Managing Data Refinery flows
A Data Refinery flow is an ordered set of steps to cleanse, shape, and enhance data. As you refine your data by applying operations to a data set, you dynamically build a customized Data Refinery flow that you can modify in real time and save for future use.
- Save Data Refinery flows
- Run Data Refinery flows
- Cancel Data Refinery flow runs
- Reopen Data Refinery flows to continue working
- Change the source of a Data Refinery flow
- View summary information
- Rename Data Refinery flows
- Remove Data Refinery flows
- Schedule Data Refinery flows
Save Data Refinery flows
Data Refinery flows are saved to the project that you’re working in. Save a Data Refinery flow so that you can continue refining a data set later. You can just pick up from where you left off.
Save a Data Refinery flow to the project at any time by clicking the Save Data Refinery flow icon in the Data Refinery tool bar. The Data Refinery flow is implicitly saved whenever you run it against a data set.
The output of the Data Refinery flow is saved as a data asset file in CSV format:
shaped.csv. For example, if the source file is
airline-data.csv, the default name for the Data Refinery flow is
For a list of all the Data Refinery flows in a project, see the Data Refinery flows section on the Assets tab of the project.
Run Data Refinery flows
Data Refinery provides support for large data sets, which can be time-consuming and unwieldy to refine. To enable you to work quickly and efficiently, Data Refinery operates on sample data sets, a subset of rows in each data set.
To run a Data Refinery flow against your entire data set, you can either:
- Click the Run icon in the Data Refinery toolbar
- Go to the project’s Assets tab, scroll down to the Data Refinery flows section and select Run from the ACTIONS menu
To run a Data Refinery flow against your entire data set, click the Run Data Refinery flow icon in the Data Refinery toolbar.
Cancel Data Refinery flow runs
You can cancel a Data Refinery flow run when it’s in progress, that is, when its status is Running. To cancel a run, select Cancel from the run’s menu on the History tab of the Data Refinery flow details page.
Reopen Data Refinery flows to continue working
To reopen a Data Refinery flow and continue refining your data, you can either:
- Click Refine in the toolbar of the Data Refinery flow details page
- Go to the project’s Assets tab. Scroll down to the Data Refinery flows section and select Refine from the ACTIONS menu
When you save the Data Refinery flow again, you can either overwrite the existing flow or you can create a new flow by changing the name of the Data Refinery flow in the Details pane before you save it.

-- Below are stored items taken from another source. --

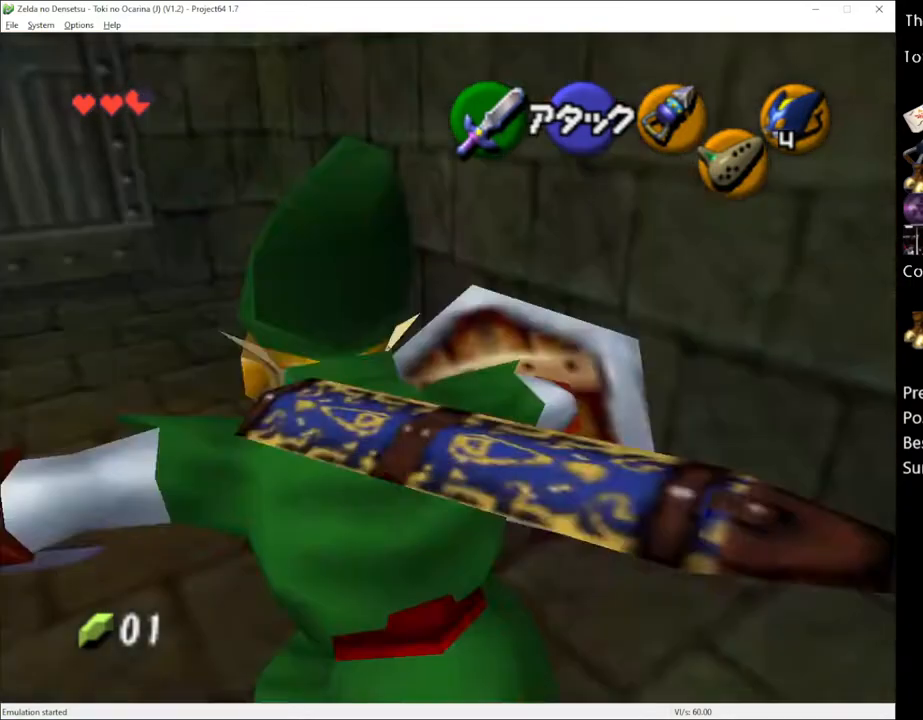
{"buttons": [], "left_stick": "up-left", "right_stick": "center", "events": [[367, "left_stick", "up-left"]]}
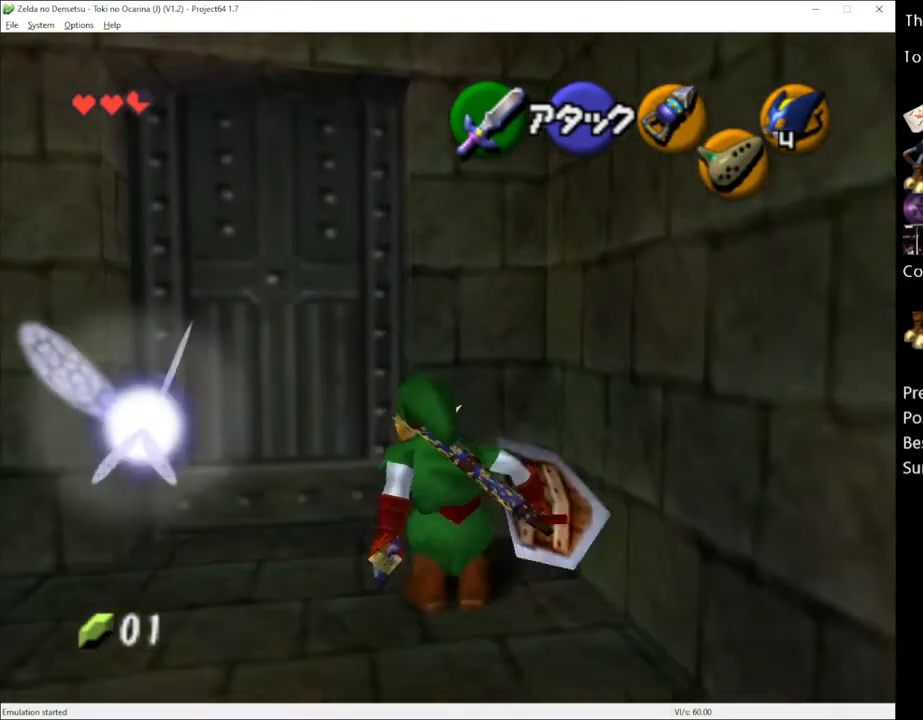
{"buttons": [], "left_stick": "center", "right_stick": "center", "events": [[150, "left_stick", "up"], [217, "A", "down"], [283, "A", "up"], [283, "left_stick", "center"], [367, "A", "down"], [433, "A", "up"]]}
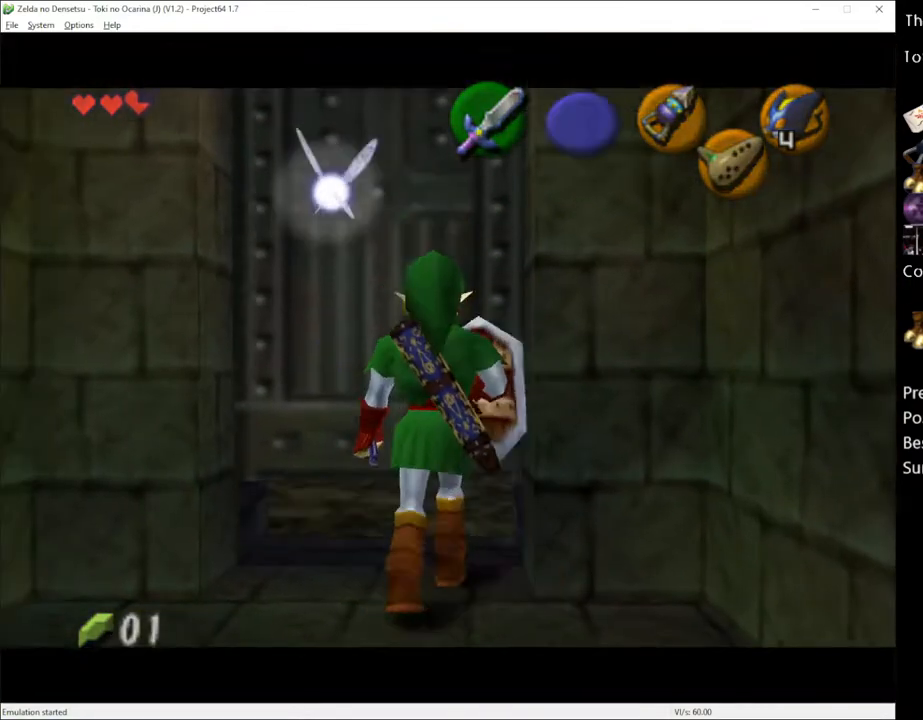
{"buttons": [], "left_stick": "center", "right_stick": "center", "events": []}
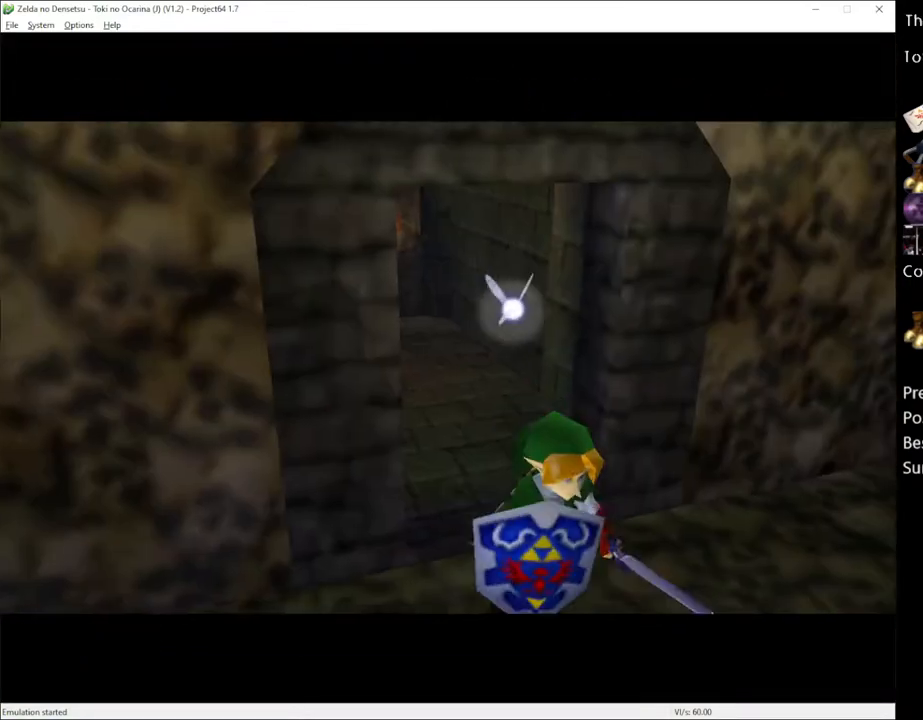
{"buttons": [], "left_stick": "center", "right_stick": "center", "events": []}
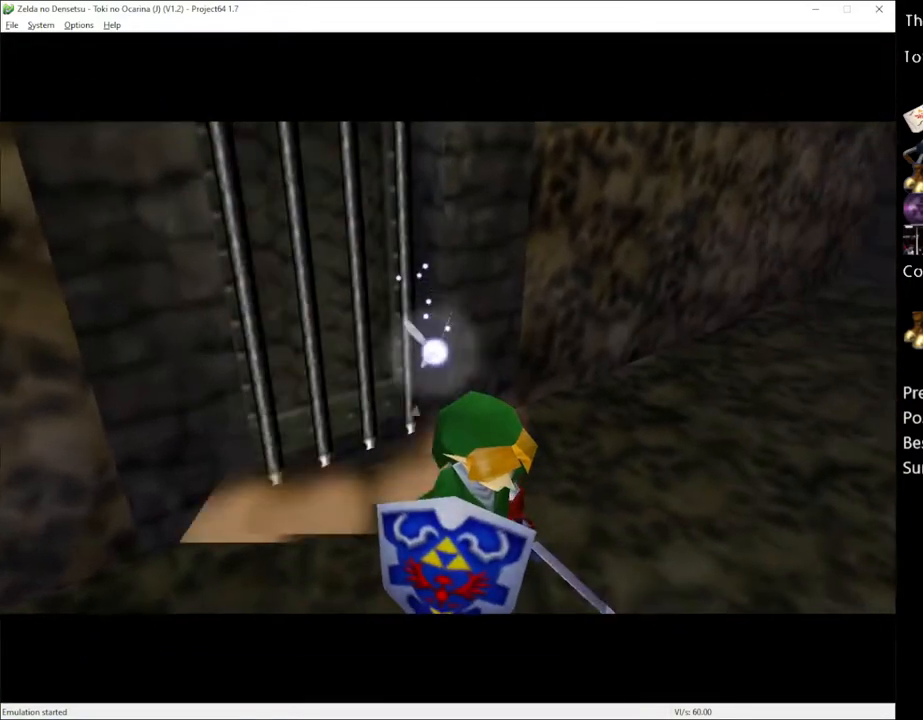
{"buttons": [], "left_stick": "center", "right_stick": "center", "events": []}
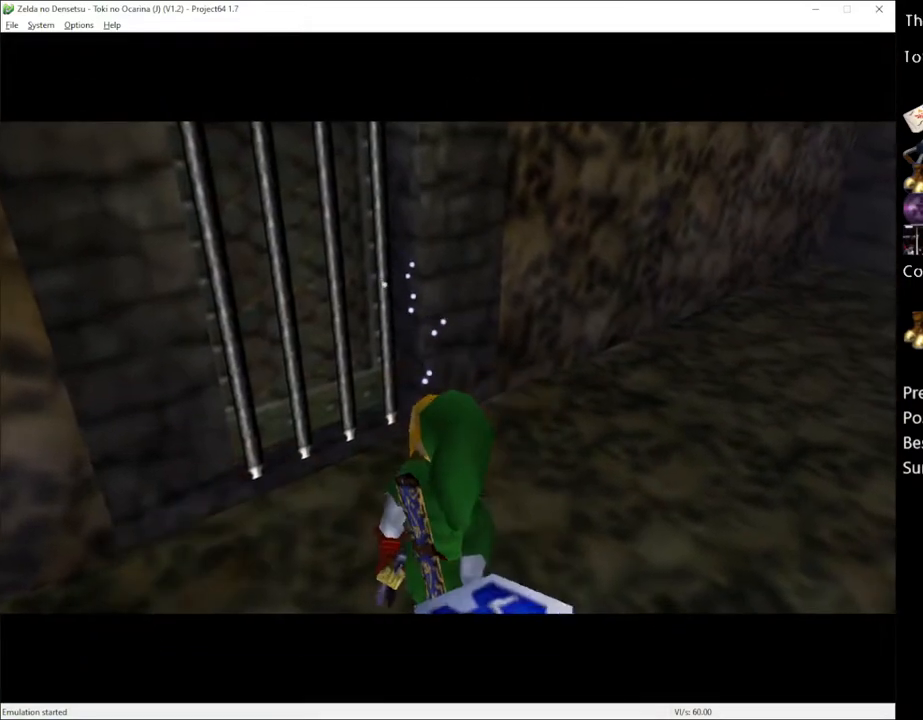
{"buttons": [], "left_stick": "center", "right_stick": "center", "events": []}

Change the source of a Data Refinery flow
Change the source of a saved Data Refinery flow. Run the same Data Refinery flow but with a different source data asset. The new data set must have a compatible schema to the original data set (for example, column names, number of columns, and data types). Go to the project. Click the Assets tab. Scroll down to the **Data Refinery flows section and click the Data Refinery flow. In the Data Refinery flow summary page, click the “Change the source data asset” icon () to select a different data source.
View summary information
To view summary information for a Data Refinery flow, go to the project. Select the Assets tab. Scroll down to the Data Refinery flows section and click the Data Refinery flow.
The Summary section of the Data Refinery flow details page provides high-level information about the data source, the Data Refinery flow, and the target data set (the Data Refinery flow output). You can also preview the data source and the target data sets from here by clicking their eye icons.
The Runs section of the Data Refinery flow details page provides detailed historical information about any Data Refinery flow runs. It also provides information about the current schedule, which you can change.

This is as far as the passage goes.